▸ What you have to do
Copy everything in the text about Nico Baleani from "- 2019: → Constància" down to "to the reserves.", word for word.

▸ Text for analysis
________
Nico Baleani

Personal information
- Full name: Nicolás Baleani Springolo Serra
- Date of birth: 16 November 1992 (age 32)
- Place of birth: Palma, Spain
- Height: 1.76 m (5 ft 9+1⁄2 in)
- Position(s): Midfielder

Team information
- Current team: Constància

Youth career
- Mallorca

Senior career*
- Years: Team / Apps / (Gls)
- 2011–2013: Mallorca B / 71 / (4)
- 2013: Mallorca / 0 / (0)
- 2014: La Roda / 12 / (0)
- 2014–2015: Mallorca B / 29 / (1)
- 2015–2017: Llosetense / 67 / (5)
- 2017–2019: Leioa / 33 / (2)
- 2019: → Constància (loan) / 4 / (0)
- 2020–: Constància / 15 / (1)

= Nico Baleani =

Spanish footballer

Nicolás 'Nico' Baleani Springolo Serra (born 16 November 1992) is a Spanish footballer who plays as a midfielder for CE Constància.

==Football career==
Born in Palma, Majorca, Balearic Islands, Baleani graduated with local giants RCD Mallorca's youth system, and made his senior debuts with the reserves in the 2010–11 campaign in Segunda División B. On 6 January 2013 he made his official debut with the first team, playing 24 minutes in a 2–1 away win against Sevilla FC for the season's Copa del Rey.

In the 2013 summer Baleani left Mallorca and moved to Czech Republic, but returned to Spain in the following transfer window, joining La Roda CF. On 12 July 2014 he returned to his former club Mallorca, being again assigned to the reserves.

On 18 January 2019, Baleani was loaned out from SD Leioa to CE Constància.
________
▸ Information
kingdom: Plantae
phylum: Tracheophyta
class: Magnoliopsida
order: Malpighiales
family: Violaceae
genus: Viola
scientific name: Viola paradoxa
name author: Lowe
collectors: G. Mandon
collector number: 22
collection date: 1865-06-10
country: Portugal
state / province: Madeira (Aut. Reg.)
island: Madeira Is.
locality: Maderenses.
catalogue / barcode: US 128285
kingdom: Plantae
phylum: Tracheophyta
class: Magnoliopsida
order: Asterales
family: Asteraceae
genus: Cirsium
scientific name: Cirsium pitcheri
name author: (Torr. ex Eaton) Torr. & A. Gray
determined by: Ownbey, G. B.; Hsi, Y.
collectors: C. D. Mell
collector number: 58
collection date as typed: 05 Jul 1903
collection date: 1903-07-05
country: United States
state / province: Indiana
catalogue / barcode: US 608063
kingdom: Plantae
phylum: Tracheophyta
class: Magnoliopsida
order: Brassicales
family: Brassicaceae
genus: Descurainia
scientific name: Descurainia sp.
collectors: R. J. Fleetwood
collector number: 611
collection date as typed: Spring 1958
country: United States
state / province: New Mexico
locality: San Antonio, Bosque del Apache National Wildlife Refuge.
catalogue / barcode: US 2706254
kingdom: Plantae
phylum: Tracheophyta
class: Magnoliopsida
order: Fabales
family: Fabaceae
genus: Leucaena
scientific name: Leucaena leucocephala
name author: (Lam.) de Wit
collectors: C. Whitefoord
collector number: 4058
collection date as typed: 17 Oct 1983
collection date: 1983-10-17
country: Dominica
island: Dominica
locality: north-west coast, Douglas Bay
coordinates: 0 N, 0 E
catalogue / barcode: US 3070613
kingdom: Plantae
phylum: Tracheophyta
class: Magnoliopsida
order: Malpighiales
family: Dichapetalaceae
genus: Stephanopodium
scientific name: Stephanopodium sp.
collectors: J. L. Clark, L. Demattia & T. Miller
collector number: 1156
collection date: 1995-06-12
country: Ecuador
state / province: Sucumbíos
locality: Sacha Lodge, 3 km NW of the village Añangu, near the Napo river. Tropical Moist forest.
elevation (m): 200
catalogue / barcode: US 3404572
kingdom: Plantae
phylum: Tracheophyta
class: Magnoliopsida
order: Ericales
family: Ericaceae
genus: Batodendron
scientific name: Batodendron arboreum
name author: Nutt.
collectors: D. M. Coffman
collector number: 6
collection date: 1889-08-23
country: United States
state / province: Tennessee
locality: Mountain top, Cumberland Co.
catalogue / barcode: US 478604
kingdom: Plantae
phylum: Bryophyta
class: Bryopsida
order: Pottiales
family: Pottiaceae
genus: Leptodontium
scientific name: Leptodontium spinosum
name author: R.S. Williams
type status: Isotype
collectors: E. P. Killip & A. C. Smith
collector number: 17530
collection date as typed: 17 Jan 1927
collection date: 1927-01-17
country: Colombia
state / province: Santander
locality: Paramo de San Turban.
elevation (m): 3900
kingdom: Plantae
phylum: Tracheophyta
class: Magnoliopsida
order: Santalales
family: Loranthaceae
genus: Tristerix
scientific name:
________
▸ Response to this exercise
- 2019: → Constància (loan) / 4 / (0)
- 2020–: Constància / 15 / (1)

= Nico Baleani =

Spanish footballer

Nicolás 'Nico' Baleani Springolo Serra (born 16 November 1992) is a Spanish footballer who plays as a midfielder for CE Constància.

==Football career==
Born in Palma, Majorca, Balearic Islands, Baleani graduated with local giants RCD Mallorca's youth system, and made his senior debuts with the reserves in the 2010–11 campaign in Segunda División B. On 6 January 2013 he made his official debut with the first team, playing 24 minutes in a 2–1 away win against Sevilla FC for the season's Copa del Rey.

In the 2013 summer Baleani left Mallorca and moved to Czech Republic, but returned to Spain in the following transfer window, joining La Roda CF. On 12 July 2014 he returned to his former club Mallorca, being again assigned to the reserves.